I wished Blinky, the Samoan from my old neighborhood, would walk in. Instead, I got the next best thing.

“Lyons, get your ass over here.” I looked up to see Detective Mo Batts towering over the stocky uniformed cop outside the cell. Batts had overheard the two cops talking about a white guy they had arrested for carrying a concealed weapon. Batts had overheard my name mentioned and stopped the paperwork.

“Sal, you not gonna believe who we got—well, who we
had
in the holding tank here,” Batts said into phone at his desk, while his thumb and forefinger very gingerly glided up the double-edged SAS killing knife. I, without cuffs, was sitting across the desk. “Your boy
Lyons himself. No bullshit. Concealed weapon. No, a knife. Nice one. And not the kind you'd use to cut a T-bone.”

“For self-defense, Detective Batts,” I said.

“Shuddup.” Batts talked for a while, then hung up. “For some unknown reason, I guess Detective LaBarbera thinks you're on the up-and-up. Says he owes you one. So, we gonna cut you loose. I'll keep your pretty blade, though. You do know taxicabs won't come here. It's not worth the gamble.

“And Lyons, I know you're crazy, but it's on tonight 'round here. We've had seven drive-bys already this shift. Three dead. That's why I'm still here. So, don't be walking. You best make your phone call for a pickup. Sal may think you're all right, but I'm not convinced. You get that one call, so make it good.”

“Tell me this is a bad joke,” Francesca said. I was lucky she had picked up the phone.

“I wish. Can you come get me?” I pleaded. Mo Batts had his gigantic fist in front of his mouth, trying unsuccessfully to stifle his laughter.

“Oh, Michael. I can't right now. We are too busy. I'm in the weeds.” I heard in the background some orders come into her. “I gotta go.”

“Wait. Wait. Can't you have one of workers, one of the cooks or bussers come get me? It's only like fifteen minutes away.”

“I don't want my cooks knowing the man I live with is in jail for God knows what. Is this gonna be on the news? In the papers?”

“No, no. It's nothing. When can you get here? An hour? All right.”

“Wait, Michael. Damnit. You know I'm gonna need some real good directions to get to your damn Southside.”

Two hours later, I walked out with a pissed-off Francesca. “Where's your car?” I asked.
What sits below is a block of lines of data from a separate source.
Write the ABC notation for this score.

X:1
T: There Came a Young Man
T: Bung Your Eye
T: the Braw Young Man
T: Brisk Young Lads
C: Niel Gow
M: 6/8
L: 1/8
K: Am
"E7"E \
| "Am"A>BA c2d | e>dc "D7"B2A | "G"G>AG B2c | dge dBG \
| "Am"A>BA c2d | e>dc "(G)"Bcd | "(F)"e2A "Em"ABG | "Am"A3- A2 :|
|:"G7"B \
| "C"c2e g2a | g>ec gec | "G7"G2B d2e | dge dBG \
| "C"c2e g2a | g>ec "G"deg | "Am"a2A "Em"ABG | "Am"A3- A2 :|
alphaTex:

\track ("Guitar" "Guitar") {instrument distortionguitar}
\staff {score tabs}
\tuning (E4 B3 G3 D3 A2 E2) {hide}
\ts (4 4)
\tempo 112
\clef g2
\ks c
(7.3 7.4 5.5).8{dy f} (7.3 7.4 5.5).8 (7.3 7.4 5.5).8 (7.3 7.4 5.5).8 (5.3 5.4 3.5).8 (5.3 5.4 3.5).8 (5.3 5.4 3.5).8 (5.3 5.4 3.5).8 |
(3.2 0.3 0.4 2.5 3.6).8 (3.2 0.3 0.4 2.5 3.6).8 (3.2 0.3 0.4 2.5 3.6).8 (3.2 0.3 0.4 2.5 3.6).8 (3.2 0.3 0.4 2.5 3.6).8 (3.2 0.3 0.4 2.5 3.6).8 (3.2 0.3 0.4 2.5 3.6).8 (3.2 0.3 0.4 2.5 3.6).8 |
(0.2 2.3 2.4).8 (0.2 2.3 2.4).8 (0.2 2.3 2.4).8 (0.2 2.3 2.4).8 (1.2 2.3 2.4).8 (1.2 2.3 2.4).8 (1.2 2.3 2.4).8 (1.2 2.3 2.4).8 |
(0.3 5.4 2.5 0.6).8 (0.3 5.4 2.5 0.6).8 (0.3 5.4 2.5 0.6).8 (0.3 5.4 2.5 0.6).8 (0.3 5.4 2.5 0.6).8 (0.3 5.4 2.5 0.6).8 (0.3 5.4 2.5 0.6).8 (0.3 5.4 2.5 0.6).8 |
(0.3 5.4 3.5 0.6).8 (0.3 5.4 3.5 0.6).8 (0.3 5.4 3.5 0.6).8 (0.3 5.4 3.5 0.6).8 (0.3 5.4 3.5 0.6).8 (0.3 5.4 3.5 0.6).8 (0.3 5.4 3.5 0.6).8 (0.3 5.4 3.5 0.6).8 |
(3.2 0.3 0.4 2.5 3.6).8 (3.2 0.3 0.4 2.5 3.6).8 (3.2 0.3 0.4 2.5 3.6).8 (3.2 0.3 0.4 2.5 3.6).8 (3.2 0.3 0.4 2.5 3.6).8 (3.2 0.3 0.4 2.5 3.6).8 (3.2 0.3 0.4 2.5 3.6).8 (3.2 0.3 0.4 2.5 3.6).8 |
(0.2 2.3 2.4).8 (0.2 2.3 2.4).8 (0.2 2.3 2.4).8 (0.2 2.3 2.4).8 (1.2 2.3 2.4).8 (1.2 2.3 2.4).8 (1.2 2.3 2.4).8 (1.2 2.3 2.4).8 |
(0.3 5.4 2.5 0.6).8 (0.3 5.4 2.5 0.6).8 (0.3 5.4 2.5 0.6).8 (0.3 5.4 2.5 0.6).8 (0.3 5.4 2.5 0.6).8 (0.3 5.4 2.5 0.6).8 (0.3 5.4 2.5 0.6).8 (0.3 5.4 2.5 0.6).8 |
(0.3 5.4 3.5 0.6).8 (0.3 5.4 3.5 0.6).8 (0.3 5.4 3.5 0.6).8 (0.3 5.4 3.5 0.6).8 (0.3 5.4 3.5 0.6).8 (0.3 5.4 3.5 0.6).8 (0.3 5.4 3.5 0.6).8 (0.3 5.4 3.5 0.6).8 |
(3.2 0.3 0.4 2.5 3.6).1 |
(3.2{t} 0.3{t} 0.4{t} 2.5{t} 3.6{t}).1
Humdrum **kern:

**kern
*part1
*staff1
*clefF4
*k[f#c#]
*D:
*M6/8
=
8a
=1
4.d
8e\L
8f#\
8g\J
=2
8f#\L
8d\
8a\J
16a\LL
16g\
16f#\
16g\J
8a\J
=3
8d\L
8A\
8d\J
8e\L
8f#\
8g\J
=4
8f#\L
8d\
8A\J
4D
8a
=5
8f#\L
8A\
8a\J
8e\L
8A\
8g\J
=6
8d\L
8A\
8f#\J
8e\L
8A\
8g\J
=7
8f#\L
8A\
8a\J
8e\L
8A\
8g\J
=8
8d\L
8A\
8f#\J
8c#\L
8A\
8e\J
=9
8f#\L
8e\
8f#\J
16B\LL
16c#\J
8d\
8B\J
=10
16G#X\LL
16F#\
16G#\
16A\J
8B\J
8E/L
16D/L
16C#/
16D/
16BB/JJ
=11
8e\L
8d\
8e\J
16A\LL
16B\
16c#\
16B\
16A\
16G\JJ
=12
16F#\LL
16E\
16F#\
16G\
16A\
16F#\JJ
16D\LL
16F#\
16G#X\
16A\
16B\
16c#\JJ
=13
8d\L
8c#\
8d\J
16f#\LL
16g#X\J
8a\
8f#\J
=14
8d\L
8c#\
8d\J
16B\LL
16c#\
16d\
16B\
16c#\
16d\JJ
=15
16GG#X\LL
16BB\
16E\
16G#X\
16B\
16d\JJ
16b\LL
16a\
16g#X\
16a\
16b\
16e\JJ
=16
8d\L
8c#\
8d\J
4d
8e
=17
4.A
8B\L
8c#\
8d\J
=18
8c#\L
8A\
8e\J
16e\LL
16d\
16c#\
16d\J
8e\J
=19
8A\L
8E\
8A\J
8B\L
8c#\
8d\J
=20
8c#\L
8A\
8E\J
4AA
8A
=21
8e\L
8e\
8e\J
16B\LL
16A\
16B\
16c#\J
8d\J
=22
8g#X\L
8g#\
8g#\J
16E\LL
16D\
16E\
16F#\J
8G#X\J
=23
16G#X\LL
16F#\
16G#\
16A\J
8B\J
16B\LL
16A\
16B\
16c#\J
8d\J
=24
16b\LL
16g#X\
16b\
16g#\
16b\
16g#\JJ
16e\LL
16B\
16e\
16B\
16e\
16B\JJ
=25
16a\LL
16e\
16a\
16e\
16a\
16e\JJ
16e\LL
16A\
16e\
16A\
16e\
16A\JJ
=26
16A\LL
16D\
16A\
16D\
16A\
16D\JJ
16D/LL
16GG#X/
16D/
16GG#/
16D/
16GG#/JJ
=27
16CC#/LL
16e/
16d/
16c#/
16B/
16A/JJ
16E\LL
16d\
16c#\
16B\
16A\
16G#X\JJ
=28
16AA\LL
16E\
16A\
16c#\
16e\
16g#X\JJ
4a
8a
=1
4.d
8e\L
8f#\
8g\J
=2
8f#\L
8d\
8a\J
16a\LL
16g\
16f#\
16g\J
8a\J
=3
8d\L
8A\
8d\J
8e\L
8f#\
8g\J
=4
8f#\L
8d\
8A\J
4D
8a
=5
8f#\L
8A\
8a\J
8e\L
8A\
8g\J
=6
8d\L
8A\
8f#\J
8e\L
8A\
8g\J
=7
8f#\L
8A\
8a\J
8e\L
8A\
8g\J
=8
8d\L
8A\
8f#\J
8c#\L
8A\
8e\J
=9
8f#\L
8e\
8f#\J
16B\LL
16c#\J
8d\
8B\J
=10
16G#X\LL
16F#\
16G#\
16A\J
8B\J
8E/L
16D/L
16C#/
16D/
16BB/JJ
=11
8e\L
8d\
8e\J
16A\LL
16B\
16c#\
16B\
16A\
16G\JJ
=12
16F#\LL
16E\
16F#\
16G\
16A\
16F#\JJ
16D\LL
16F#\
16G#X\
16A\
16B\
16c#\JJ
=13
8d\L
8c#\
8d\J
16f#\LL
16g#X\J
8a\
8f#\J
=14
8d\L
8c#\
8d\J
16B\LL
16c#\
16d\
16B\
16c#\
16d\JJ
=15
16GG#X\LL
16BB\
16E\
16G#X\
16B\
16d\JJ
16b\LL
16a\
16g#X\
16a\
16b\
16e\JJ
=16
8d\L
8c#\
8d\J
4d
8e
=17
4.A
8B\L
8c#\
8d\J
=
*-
“My car? You think I'm going to drive a hundred and sixty thousand dollar Porsche down here at night? I wouldn't even bring it in the day. Christmas morning I wouldn't drive it here.”

“Okay, okay.”

“I got Luis's car. I don't even know what it is.” Luis, the barback at Pizzeria Zola, had lent her his Ford Escort without questions.

Driving up Broadway to Florence, just a few blocks north, Francesca said, “Hospitals, gunshot wounds, breaking news, jails. Where are you gonna pop up next? The UN? Okay, let's hear it.”

I told her quite a bit of my night. She said not a word but shook her head like a bobblehead Kirk Gibson speeding down Stadium Way. We pulled into the brightly lit Standard gas station. I got out and started filling Luis's car with the good stuff. The ninety-one octane.

“Big shot with the expensive gas. Probably doesn't even have a car now. Where is it?”

The Lexus wasn't in sight. I went inside the mini-mart. There was Rasheed. “Where's my car?”